Intervista a Graziano Graziani

Intervista a Graziano Graziani

Gianluca Garrapa intervista Graziano Graziani, autore del Taccuino delle piccole occupazioni (Tunué, 2020), edito nella collana Romanzi.


Gianluca Garrapa: «Il problema di base sono i ricordi. Avevo notato come, pian piano, avessi smesso di posizionarli nella mia testa secondo un rigoroso ordine temporale. Facevo confusione».
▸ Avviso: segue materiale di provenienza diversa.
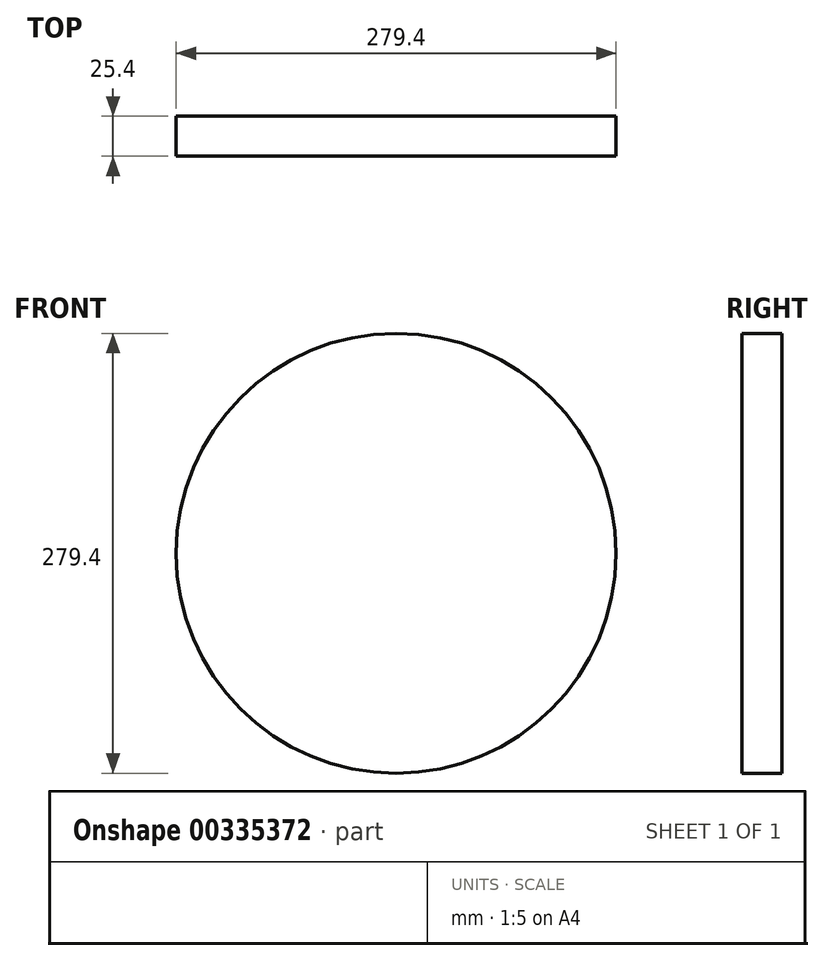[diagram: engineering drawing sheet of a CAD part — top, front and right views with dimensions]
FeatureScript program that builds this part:
annotation { "Feature Type Name" : "Feature", "Feature Type Description" : "" }
export const myFeature = defineFeature(function(context is Context, id is Id, definition is map)
    precondition{}
    {
        {
            var Q0;
            Q0=qCreatedBy(makeId("Front.planeOp"),FACE);
            var sketch = newSketch(context, id + "F0", { "sketchPlane" : qUnion([Q0])});
            skCircle(sketch, "E0", {"center": v(0, 0) * mm, "radius": 139.7 * mm});
            skSolve(sketch);
        }
        {
            var Q0;
            Q0=makeQuery(id+"F0.imprint","IMPRINT",FACE,{"disambiguationData":[TD([[makeQuery(id+"F0.imprint","IMPRINT",EDGE,{"derivedFrom":sQuery(id+"F0.wireOp",EDGE,"E0")}),1.0]])]});
            extrude(context, id + "F1", {"entities" : qUnion([Q0]), "depth" : 25.4 * mm});
        }
    });
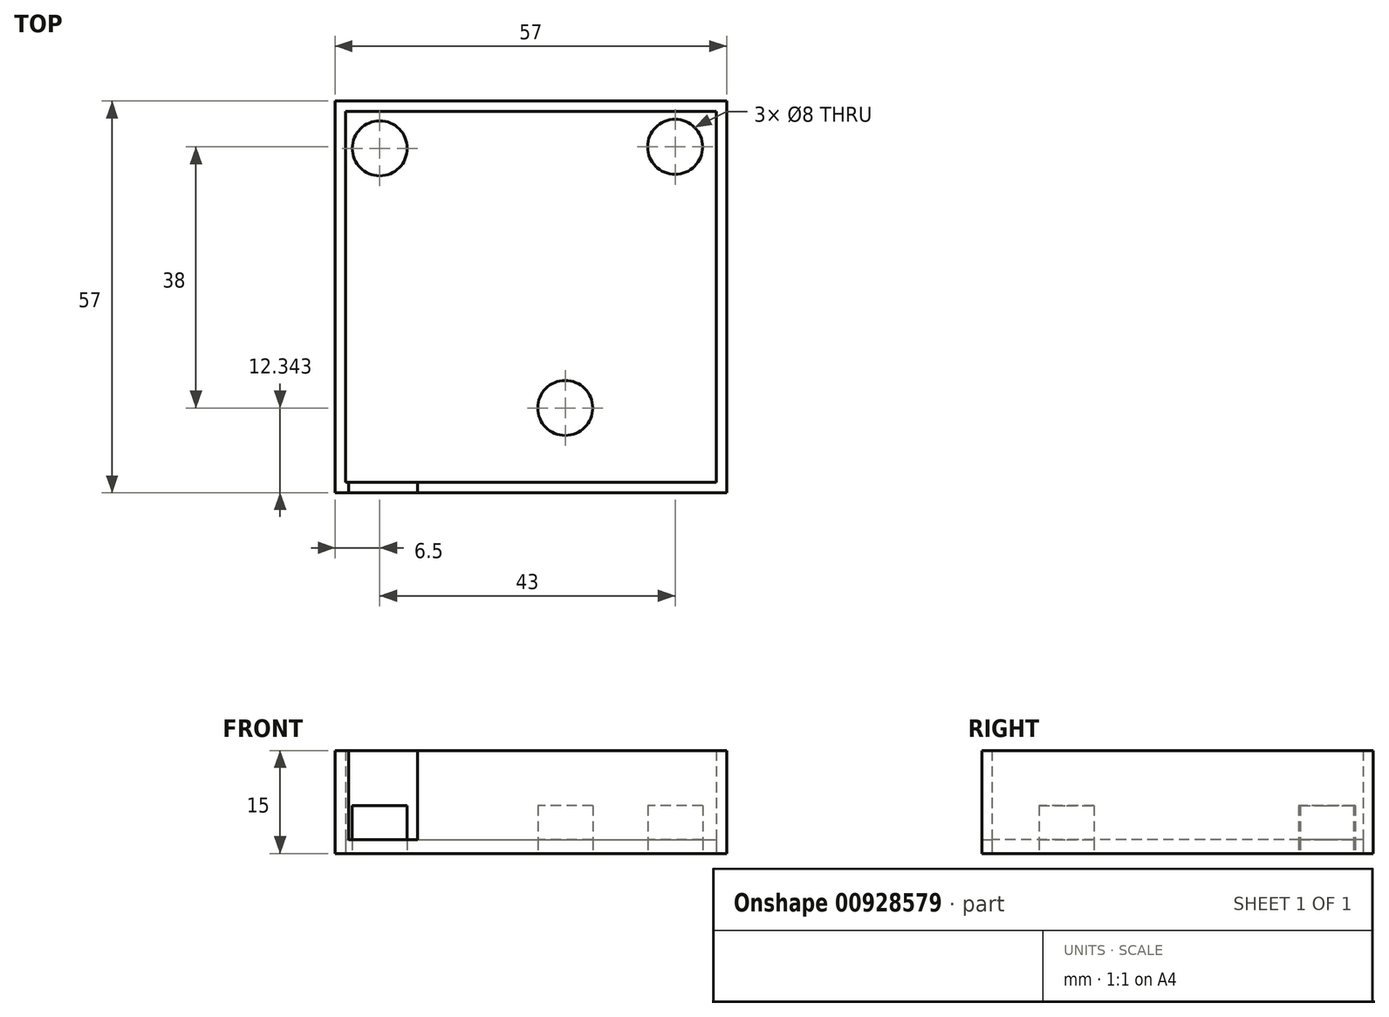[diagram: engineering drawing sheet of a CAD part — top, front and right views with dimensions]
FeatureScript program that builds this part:
annotation { "Feature Type Name" : "Feature", "Feature Type Description" : "" }
export const myFeature = defineFeature(function(context is Context, id is Id, definition is map)
    precondition{}
    {
        {
            var Q0;
            Q0=qCreatedBy(makeId("Top.planeOp"),FACE);
            var sketch = newSketch(context, id + "F0", { "sketchPlane" : qUnion([Q0])});
            skLineSegment(sketch, "E0.bottom", {"start": v(-28.5, 28.5) * mm, "end": v(28.5, 28.5) * mm});
            skLineSegment(sketch, "E0.top", {"start": v(-28.5, -28.5) * mm, "end": v(28.5, -28.5) * mm});
            skLineSegment(sketch, "E0.left", {"start": v(-28.5, 28.5) * mm, "end": v(-28.5, -28.5) * mm});
            skLineSegment(sketch, "E0.right", {"start": v(28.5, 28.5) * mm, "end": v(28.5, -28.5) * mm});
            skPoint(sketch, "E0.middle", {"position": v(0, 0) * mm});
            skCircle(sketch, "E1", {"center": v(-22, 21.62) * mm, "radius": 4 * mm});
            skCircle(sketch, "E2", {"center": v(21, 21.84) * mm, "radius": 4 * mm});
            skCircle(sketch, "E3", {"center": v(5, -16.16) * mm, "radius": 4 * mm});
            skLineSegment(sketch, "E4.bottom", {"start": v(-27, 27) * mm, "end": v(27, 27) * mm});
            skLineSegment(sketch, "E4.top", {"start": v(-27, -27) * mm, "end": v(27, -27) * mm});
            skLineSegment(sketch, "E4.left", {"start": v(-27, 27) * mm, "end": v(-27, -27) * mm});
            skLineSegment(sketch, "E4.right", {"start": v(27, 27) * mm, "end": v(27, -27) * mm});
            skSolve(sketch);
        }
        {
            var Q0;
            Q0=makeQuery(id+"F0.imprint","IMPRINT",FACE,{"disambiguationData":[TD([[makeQuery(id+"F0.imprint","IMPRINT",EDGE,{"derivedFrom":sQuery(id+"F0.wireOp",EDGE,"E0.bottom")}),-1.0]])]});
            extrude(context, id + "F1", {"entities" : qUnion([Q0]), "depth" : 15 * mm, "offsetDistance" : 25 * mm});
        }
        {
            var Q0;
            Q0=makeQuery(id+"F0.imprint","IMPRINT",FACE,{"disambiguationData":[TD([[makeQuery(id+"F0.imprint","IMPRINT",EDGE,{"derivedFrom":sQuery(id+"F0.wireOp",EDGE,"E1")}),1.0]])]});
            var Q1;
            Q1=makeQuery(id+"F0.imprint","IMPRINT",FACE,{"disambiguationData":[TD([[makeQuery(id+"F0.imprint","IMPRINT",EDGE,{"derivedFrom":sQuery(id+"F0.wireOp",EDGE,"E2")}),1.0]])]});
            var Q2;
            Q2=makeQuery(id+"F0.imprint","IMPRINT",FACE,{"disambiguationData":[TD([[makeQuery(id+"F0.imprint","IMPRINT",EDGE,{"derivedFrom":sQuery(id+"F0.wireOp",EDGE,"E3")}),1.0]])]});
            extrude(context, id + "F2", {"entities" : qUnion([Q0, Q1, Q2]), "operationType" : NewBodyOperationType.ADD, "depth" : 7 * mm, "offsetDistance" : 25 * mm});
        }
        {
            var Q0;
            Q0=makeQuery(id+"F0.imprint","IMPRINT",FACE,{"disambiguationData":[TD([[makeQuery(id+"F0.imprint","IMPRINT",EDGE,{"derivedFrom":sQuery(id+"F0.wireOp",EDGE,"E1")}),-1.0]])]});
            extrude(context, id + "F3", {"entities" : qUnion([Q0]), "depth" : 2 * mm, "offsetDistance" : 25 * mm});
        }
        {
            var Q0;
            Q0=qCreatedBy(makeId("Front.planeOp"),FACE);
            var sketch = newSketch(context, id + "F4", { "sketchPlane" : qUnion([Q0])});
            skLineSegment(sketch, "E5.bottom", {"start": v(-26.5, 16) * mm, "end": v(-16.5, 16) * mm});
            skLineSegment(sketch, "E5.top", {"start": v(-26.5, 2) * mm, "end": v(-16.5, 2) * mm});
            skLineSegment(sketch, "E5.left", {"start": v(-26.5, 16) * mm, "end": v(-26.5, 2) * mm});
            skLineSegment(sketch, "E5.right", {"start": v(-16.5, 16) * mm, "end": v(-16.5, 2) * mm});
            skSolve(sketch);
        }
        {
            var Q0;
            Q0 = qSketchRegion(id + "F4", true);
            var Q1;
            Q1=makeQuery(id+"F1.opExtrude","SWEPT_FACE",FACE,{"disambiguationData":[OSD([sQuery(id+"F0.wireOp",EDGE,"E0.top")])]});
            extrude(context, id + "F5", {"entities" : qUnion([Q0, Q1]), "operationType" : NewBodyOperationType.REMOVE, "endBound" : BoundingType.THROUGH_ALL, "depth" : 25 * mm, "offsetDistance" : 25 * mm});
        }
    });
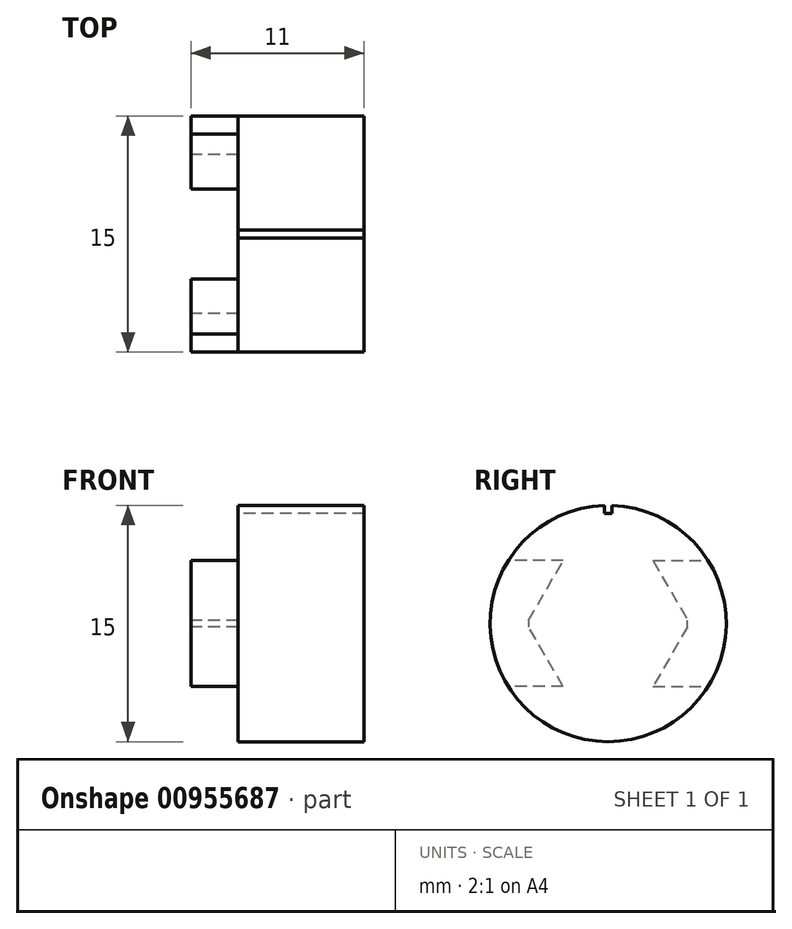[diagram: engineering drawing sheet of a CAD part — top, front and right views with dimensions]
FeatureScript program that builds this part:
annotation { "Feature Type Name" : "Feature", "Feature Type Description" : "" }
export const myFeature = defineFeature(function(context is Context, id is Id, definition is map)
    precondition{}
    {
        {
            var Q0;
            Q0=qCreatedBy(makeId("Right.planeOp"),FACE);
            var sketch = newSketch(context, id + "F0", { "sketchPlane" : qUnion([Q0])});
            skLineSegment(sketch, "E0.0", {"start": v(-5.05, 0.21) * mm, "end": v(-2.86, 4) * mm});
            skLineSegment(sketch, "E0.2", {"start": v(2.86, 4) * mm, "end": v(5.05, 0.21) * mm});
            skLineSegment(sketch, "E0.3", {"start": v(5.05, -0.21) * mm, "end": v(2.86, -4) * mm});
            skLineSegment(sketch, "E0.5", {"start": v(-2.86, -4) * mm, "end": v(-5.05, -0.21) * mm});
            skArc(sketch, "E1", {"start": v(-5.05, 0.21) * mm, "mid": v(-5.05, 0) * mm, "end": v(-5.05, -0.21) * mm});
            skPoint(sketch, "E2.orphan", {"position": v(-5.17, 0) * mm});
            skArc(sketch, "E3.trimOffspring", {"start": v(5.05, -0.21) * mm, "mid": v(5.05, 0) * mm, "end": v(5.05, 0.21) * mm});
            skPoint(sketch, "E4.orphan", {"position": v(5.17, 0) * mm});
            skArc(sketch, "E5", {"start": v(-6.34, 4) * mm, "mid": v(-7.5, 0) * mm, "end": v(-6.34, -4) * mm});
            skLineSegment(sketch, "E6", {"start": v(2.86, 4) * mm, "end": v(6.34, 4) * mm});
            skLineSegment(sketch, "E7", {"start": v(-2.86, 4) * mm, "end": v(-6.34, 4) * mm});
            skLineSegment(sketch, "E8", {"start": v(2.86, -4) * mm, "end": v(6.34, -4) * mm});
            skLineSegment(sketch, "E9", {"start": v(-2.86, -4) * mm, "end": v(-6.34, -4) * mm});
            skArc(sketch, "E10.trimOffspring", {"start": v(6.34, -4) * mm, "mid": v(7.5, 0) * mm, "end": v(6.34, 4) * mm});
            skSolve(sketch);
        }
        {
            var Q0;
            Q0=makeQuery(id+"F0.imprint","IMPRINT",FACE,{"disambiguationData":[TD([[makeQuery(id+"F0.imprint","IMPRINT",EDGE,{"derivedFrom":sQuery(id+"F0.wireOp",EDGE,"E0.0")}),1.0]])]});
            var Q1;
            Q1=makeQuery(id+"F0.imprint","IMPRINT",FACE,{"disambiguationData":[TD([[makeQuery(id+"F0.imprint","IMPRINT",EDGE,{"derivedFrom":sQuery(id+"F0.wireOp",EDGE,"E0.2")}),1.0]])]});
            extrude(context, id + "F1", {"entities" : qUnion([Q0, Q1]), "depth" : 3 * mm, "offsetDistance" : 25 * mm});
        }
        {
            var Q0;
            Q0=makeQuery(id+"F1.opExtrude","CAP_FACE",FACE,{"disambiguationData":[OSD([sQuery(id+"F0.wireOp",EDGE,"E0.0"),sQuery(id+"F0.wireOp",EDGE,"E0.5"),sQuery(id+"F0.wireOp",EDGE,"E1"),sQuery(id+"F0.wireOp",EDGE,"E5"),sQuery(id+"F0.wireOp",EDGE,"E7"),sQuery(id+"F0.wireOp",EDGE,"E9")])],"isStart":false});
            var sketch = newSketch(context, id + "F2", { "sketchPlane" : qUnion([Q0])});
            skCircle(sketch, "E11", {"center": v(0, 0) * mm, "radius": 7.5 * mm});
            skSolve(sketch);
        }
        {
            var Q0;
            Q0=makeQuery(id+"F2.imprint","IMPRINT",FACE,{"disambiguationData":[TD([[makeQuery(id+"F2.imprint","IMPRINT",EDGE,{"derivedFrom":makeQuery(id+"F1.opExtrude","CAP_EDGE",EDGE,{"disambiguationData":[OSD([sQuery(id+"F0.wireOp",EDGE,"E0.0")])],"isStart":false})}),1.0]])]});
            var Q1;
            Q1=makeQuery(id+"F2.imprint","IMPRINT",FACE,{"disambiguationData":[TD([[makeQuery(id+"F2.imprint","IMPRINT",EDGE,{"derivedFrom":makeQuery(id+"F1.opExtrude","CAP_EDGE",EDGE,{"disambiguationData":[OSD([sQuery(id+"F0.wireOp",EDGE,"E0.0")])],"isStart":false})}),-1.0]])]});
            extrude(context, id + "F3", {"entities" : qUnion([Q0, Q1]), "depth" : 8 * mm, "offsetDistance" : 25 * mm});
        }
        {
            var Q0;
            Q0=makeQuery(id+"F3.opExtrude","CAP_FACE",FACE,{"disambiguationData":[OSD([sQuery(id+"F2.wireOp",EDGE,"E11")])],"isStart":true});
            var sketch = newSketch(context, id + "F4", { "sketchPlane" : qUnion([Q0])});
            skLineSegment(sketch, "E12.bottom", {"start": v(-0.25, 7.5) * mm, "end": v(0.25, 7.5) * mm});
            skLineSegment(sketch, "E12.top", {"start": v(-0.25, 7) * mm, "end": v(0.25, 7) * mm});
            skLineSegment(sketch, "E12.left", {"start": v(-0.25, 7.5) * mm, "end": v(-0.25, 7) * mm});
            skLineSegment(sketch, "E12.right", {"start": v(0.25, 7.5) * mm, "end": v(0.25, 7) * mm});
            skSolve(sketch);
        }
        {
            var Q0;
            Q0 = qSketchRegion(id + "F4", true);
            extrude(context, id + "F5", {"entities" : qUnion([Q0]), "operationType" : NewBodyOperationType.REMOVE, "oppositeDirection" : true, "depth" : 25 * mm, "offsetDistance" : 25 * mm});
        }
    });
Girolamo dimentica, o comunque ha un rapporto un po’ complicato con il tempo, mi viene in mente che nella lingua Aymara, una lingua del Perù, il passato è collocato in avanti e il futuro dietro, alle nostre spalle. Forse non è poi così lontano dalla verità Girolamo nel considerare il tempo un fatto strettamente relativo. Ma lo strano oblio di Girolamo evoca la particolarità di quest’epoca immemorabile, frenetica e brevissima eppure pervasa da ricordi, fotoricordi. La memoria collettiva, magari, si dissolve sempre più e i ricordi personali, le istantanee del tempo fermate sui social network paiano dilatare questo presente eterno, esterno, sempre meno soggettivo. Nel corpo soggettivo di Girolamo scorgo una deriva schizofrenica che fa della scrittura un vero e proprio piacevole realismo psicotico. Si guarda il mondo dal punto di vista della mente distorta, minoritaria.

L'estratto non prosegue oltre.